Troppa poca originalità nel sequel moderno di The Blair Witch Project, horror low budget di inzio secolo che scosse non poche persone dell’epoca. In tavola c’erano tutti gli elementi per far si che questo nuovo capitolo elevasse la saga ad un gradino superiore, accontentando tutti coloro che a suo tempo puntavano il dito verso un horror che non svelava nulla di realmente terrificante. 

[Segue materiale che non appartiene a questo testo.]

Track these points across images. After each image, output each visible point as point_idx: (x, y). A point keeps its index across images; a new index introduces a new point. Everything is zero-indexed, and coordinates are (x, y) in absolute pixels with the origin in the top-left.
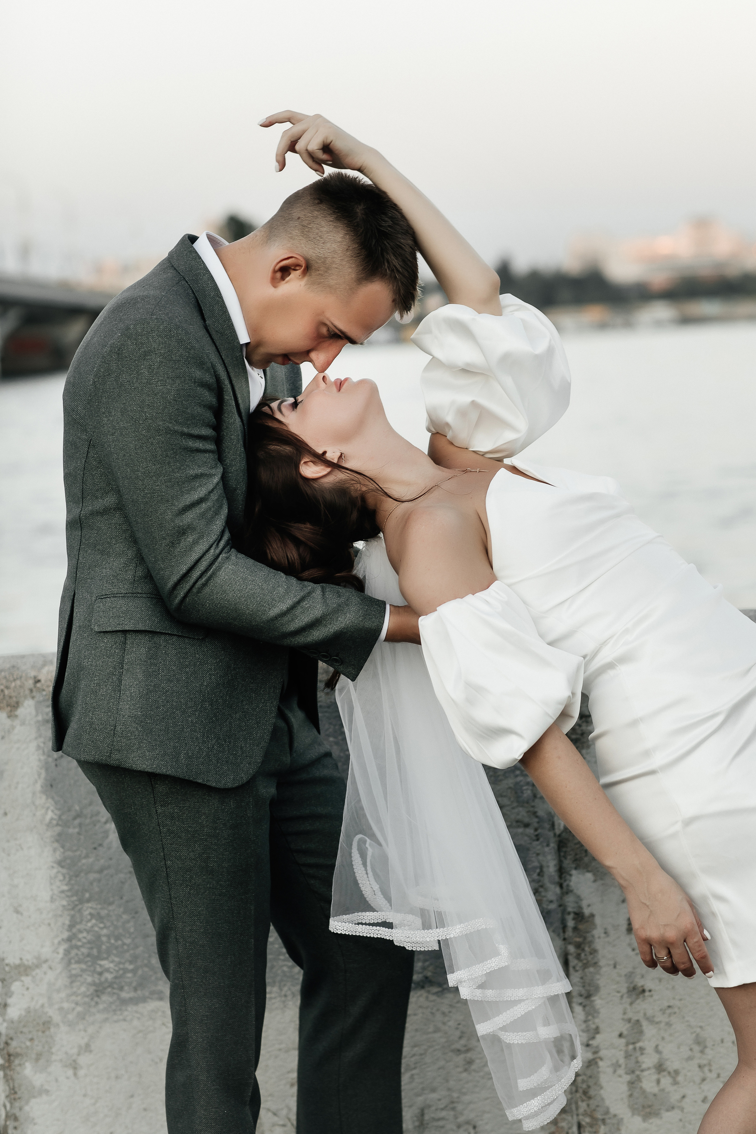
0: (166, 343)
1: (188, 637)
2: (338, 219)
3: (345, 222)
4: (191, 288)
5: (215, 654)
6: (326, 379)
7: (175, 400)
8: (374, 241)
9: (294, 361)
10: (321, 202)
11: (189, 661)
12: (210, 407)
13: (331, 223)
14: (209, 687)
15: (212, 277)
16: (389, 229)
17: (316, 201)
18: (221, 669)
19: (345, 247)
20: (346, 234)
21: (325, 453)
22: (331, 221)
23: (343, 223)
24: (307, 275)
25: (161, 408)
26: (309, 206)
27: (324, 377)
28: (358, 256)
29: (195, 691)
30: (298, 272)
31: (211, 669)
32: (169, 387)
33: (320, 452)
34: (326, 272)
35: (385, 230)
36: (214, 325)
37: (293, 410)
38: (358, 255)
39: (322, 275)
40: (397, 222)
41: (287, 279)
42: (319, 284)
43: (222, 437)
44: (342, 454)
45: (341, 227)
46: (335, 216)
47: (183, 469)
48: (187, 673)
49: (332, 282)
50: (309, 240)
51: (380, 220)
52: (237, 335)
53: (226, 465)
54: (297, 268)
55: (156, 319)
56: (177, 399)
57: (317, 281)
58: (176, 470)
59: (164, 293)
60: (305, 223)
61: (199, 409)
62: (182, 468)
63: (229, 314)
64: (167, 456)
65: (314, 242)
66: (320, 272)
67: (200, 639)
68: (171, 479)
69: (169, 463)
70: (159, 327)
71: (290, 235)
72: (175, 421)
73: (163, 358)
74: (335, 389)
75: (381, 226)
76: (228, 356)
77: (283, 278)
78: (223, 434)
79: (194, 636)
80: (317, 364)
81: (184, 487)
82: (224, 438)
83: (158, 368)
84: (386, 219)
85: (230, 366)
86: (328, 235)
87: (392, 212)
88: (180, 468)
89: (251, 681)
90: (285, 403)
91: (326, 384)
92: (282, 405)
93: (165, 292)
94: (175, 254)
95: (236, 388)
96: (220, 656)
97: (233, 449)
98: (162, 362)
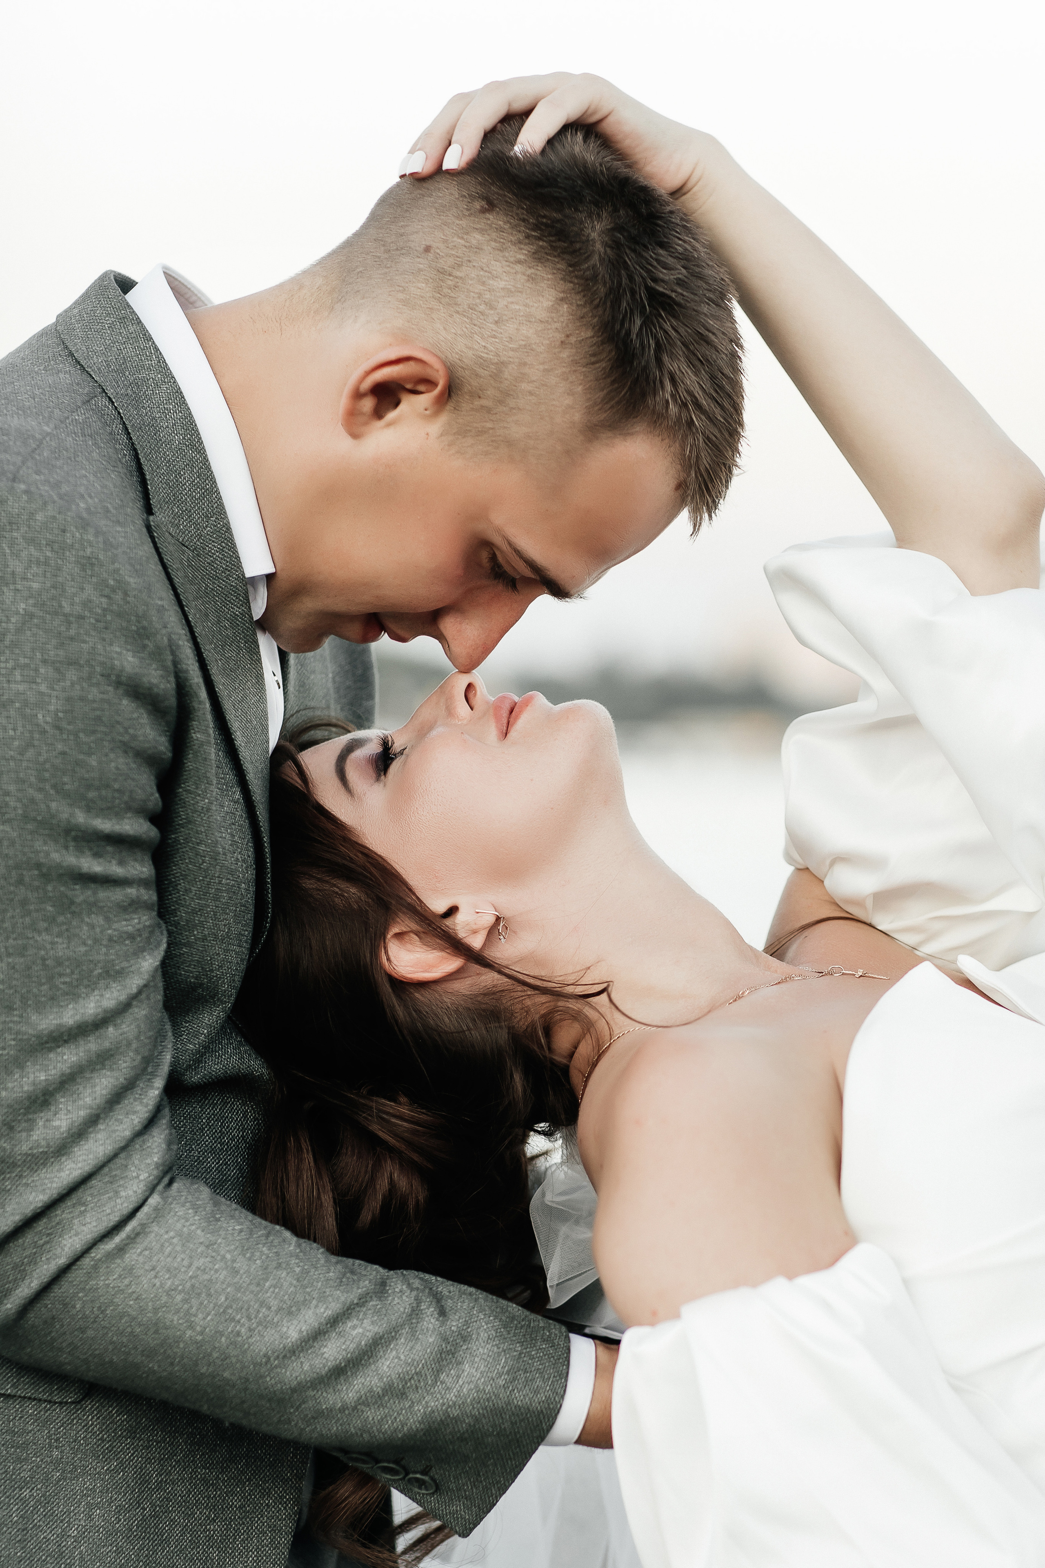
0: (46, 563)
1: (35, 1399)
2: (538, 257)
3: (559, 266)
4: (122, 418)
5: (107, 1448)
6: (475, 694)
7: (58, 728)
8: (638, 322)
9: (394, 632)
10: (490, 206)
11: (32, 1468)
12: (149, 759)
13: (519, 267)
14: (85, 1542)
15: (179, 392)
16: (680, 290)
17: (477, 205)
18: (121, 1488)
19: (559, 336)
20: (562, 299)
21: (452, 911)
22: (519, 262)
23: (554, 268)
24: (448, 407)
25: (16, 743)
26: (458, 218)
27: (470, 686)
28: (593, 363)
29: (44, 1555)
30: (424, 400)
31: (93, 1490)
32: (43, 688)
33: (438, 906)
34: (501, 402)
35: (667, 292)
36: (178, 526)
37: (378, 779)
38: (593, 359)
39: (489, 410)
40: (697, 270)
41: (392, 415)
42: (481, 432)
43: (173, 847)
44: (498, 919)
45: (548, 280)
46: (532, 248)
47: (64, 923)
48: (24, 1501)
49: (516, 431)
50: (458, 312)
51: (655, 263)
52: (238, 558)
53: (177, 924)
54: (421, 388)
55: (26, 492)
56: (64, 725)
57: (475, 425)
58: (43, 925)
59: (48, 426)
60: (446, 263)
61: (121, 760)
62: (61, 919)
63: (220, 498)
64: (20, 881)
65: (471, 319)
66: (484, 402)
67: (66, 1403)
68: (25, 947)
69: (24, 903)
70: (32, 515)
71: (401, 296)
72: (54, 786)
73: (35, 605)
74: (492, 732)
75: (655, 280)
76: (207, 615)
77: (378, 413)
78: (176, 841)
79: (50, 1395)
80: (456, 648)
81: (61, 975)
82: (178, 849)
83: (19, 631)
84: (670, 261)
85: (211, 644)
86: (510, 300)
87: (684, 241)
88: (54, 919)
89: (208, 1517)
90: (359, 754)
91: (472, 709)
92: (348, 761)
93: (52, 426)
94: (78, 321)
95: (228, 706)
96: (119, 1452)
97: (200, 881)
98: (32, 616)
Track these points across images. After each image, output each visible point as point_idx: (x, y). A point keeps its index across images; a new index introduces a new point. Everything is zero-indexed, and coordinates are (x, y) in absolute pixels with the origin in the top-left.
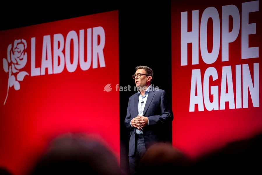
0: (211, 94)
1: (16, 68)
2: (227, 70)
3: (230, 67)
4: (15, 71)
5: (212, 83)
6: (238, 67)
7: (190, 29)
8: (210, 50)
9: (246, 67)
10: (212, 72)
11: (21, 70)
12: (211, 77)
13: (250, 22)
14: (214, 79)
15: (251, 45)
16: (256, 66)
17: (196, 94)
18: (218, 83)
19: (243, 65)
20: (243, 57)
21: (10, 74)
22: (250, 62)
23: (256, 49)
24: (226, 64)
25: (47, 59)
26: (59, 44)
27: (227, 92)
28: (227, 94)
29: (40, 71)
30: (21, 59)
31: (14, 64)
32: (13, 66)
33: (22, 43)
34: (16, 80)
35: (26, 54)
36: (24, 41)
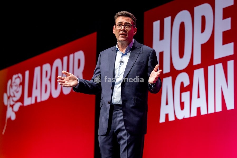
0: (182, 101)
1: (13, 101)
2: (199, 74)
3: (201, 70)
4: (12, 103)
5: (183, 89)
6: (211, 68)
7: (162, 37)
8: (181, 55)
9: (219, 66)
10: (183, 78)
11: (17, 102)
12: (182, 84)
13: (225, 17)
14: (185, 85)
15: (225, 42)
16: (231, 64)
17: (167, 104)
18: (189, 88)
19: (217, 65)
20: (216, 57)
21: (9, 106)
22: (224, 61)
23: (231, 46)
24: (198, 67)
25: (37, 88)
26: (47, 72)
27: (199, 97)
28: (199, 99)
29: (31, 100)
30: (17, 92)
31: (12, 97)
32: (11, 99)
33: (19, 77)
34: (13, 111)
35: (21, 87)
36: (20, 75)
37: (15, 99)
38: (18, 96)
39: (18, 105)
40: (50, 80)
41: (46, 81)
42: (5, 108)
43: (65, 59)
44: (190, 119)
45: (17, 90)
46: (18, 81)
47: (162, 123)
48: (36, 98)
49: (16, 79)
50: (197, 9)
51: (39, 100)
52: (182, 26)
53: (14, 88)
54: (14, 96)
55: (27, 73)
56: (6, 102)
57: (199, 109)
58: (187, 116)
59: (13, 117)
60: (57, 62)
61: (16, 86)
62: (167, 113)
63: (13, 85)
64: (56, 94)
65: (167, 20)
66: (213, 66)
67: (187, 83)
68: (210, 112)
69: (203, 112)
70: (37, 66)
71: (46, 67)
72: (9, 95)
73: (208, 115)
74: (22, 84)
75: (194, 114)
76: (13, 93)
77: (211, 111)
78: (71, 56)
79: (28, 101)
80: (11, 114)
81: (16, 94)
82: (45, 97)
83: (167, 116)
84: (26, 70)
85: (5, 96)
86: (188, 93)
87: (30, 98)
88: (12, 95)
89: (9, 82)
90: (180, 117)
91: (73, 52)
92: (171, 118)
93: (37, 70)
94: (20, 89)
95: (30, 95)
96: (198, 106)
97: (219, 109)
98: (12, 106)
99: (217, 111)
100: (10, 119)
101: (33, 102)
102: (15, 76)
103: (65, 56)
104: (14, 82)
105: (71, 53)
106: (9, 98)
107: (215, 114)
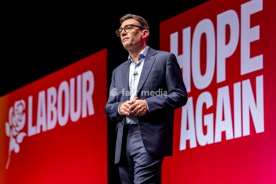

Si parte da una connessione di fondo: il fratello della scomparsa Heather decide di seguirne i passi per svelare il destino che ha incontrato anni addietro la sorella e magari ritrovarla in vita. Grazie ad un utente di youtube ed un misterioso video da lui pubblicato sulla vicenda, il giovane decide di mettere su una squadra di amici determinati ad addentrarsi nel bosco, armati di droni, telecamere a infrarossi e GPS. 

Se le premesse del film ricalcano quelle del suo padre originale, la storia si avvita ben presto su se stessa trovando nelle classiche corse notturne nel bosco con torcia difettosa in mano l’unico vero metodo per creare terrore. Anche in Blair Witch i movimenti sospetti dell’entità si avvertono durante il primo pernottamento nel bosco e, come nel film di 17 anni fa, i primi malcapitati spariscono perchè si avventurano nell’oscurità per la solita minzione notturna fatta a centinaia di metri dall’accampamento (ma farla dietro la tenda no?).


Blair Witch cerca in tutti i modi di sminuire la storia di fondo e non approfondisce le motivazioni che portano i protagonisti ad addentrarsi nel bosco in cerca della cara Heather. Ad uscire di scena per primo sarà ovviamente il ragazzo di colore, perseguendo il tipico clichè di tutti gli horror fatti finora. Come in uno slasher in piena regola le morti si susseguono sfoltendo la mandria fino a condurre gli unici sopravvissuti alla famigerata casa nel bosco. 

Con lo scopo di terrorizzare senza ripetersi troppo, Blair Witch somma due espedienti non presenti nel primo capitolo. La notte difatti si fa eterna, dando campo libero all’entità di colpire in qualsiasi momento e disorientando al contempo i sopravvissuti. Inoltre si è deciso di mostrare la strega in fugaci inquadrature che ne mostrano l’aspetto ragnesco, accontentando tutta quella voyeristica fetta di pubblico che tanto si lamentò del primo capitolo poco generoso in questo frangente. Restano insoluti tanti dettagli della storia, dalle luci esterne alla casa (Ufo?) alla plausibilità della notte eterna, dal ora-ci-sono/ora-non-ci-sono della casa maledetta all’assenza di una via di fuga dalle grinfie della strega. 


Un horror senza il premio della salvezza è un vicolo cieco, una storia dal destino già scritto che non riserverà troppe sorprese nel suo sviluppo. Se il primo film trovava in questo meccanismo la conferma alla terribile malvagità della strega, stavolta sarebbe stato meglio mostrare un espediente in grado di garantire la salvezza dalla casa, magari dopo un confronto verbale con l’entità. Ci sarebbe piaciuto questo confronto, questo entrare nella testa della strega di Blair e scoprirne i segreti attraverso il dibattito in stile L’esorcista. 

Chi ha patito l’ansia guardando il primo film, proverà anche stavolta un tiepido senso di disagio, ma terminata la messa in scena si renderà conto che in fondo è stato tempo sprecato.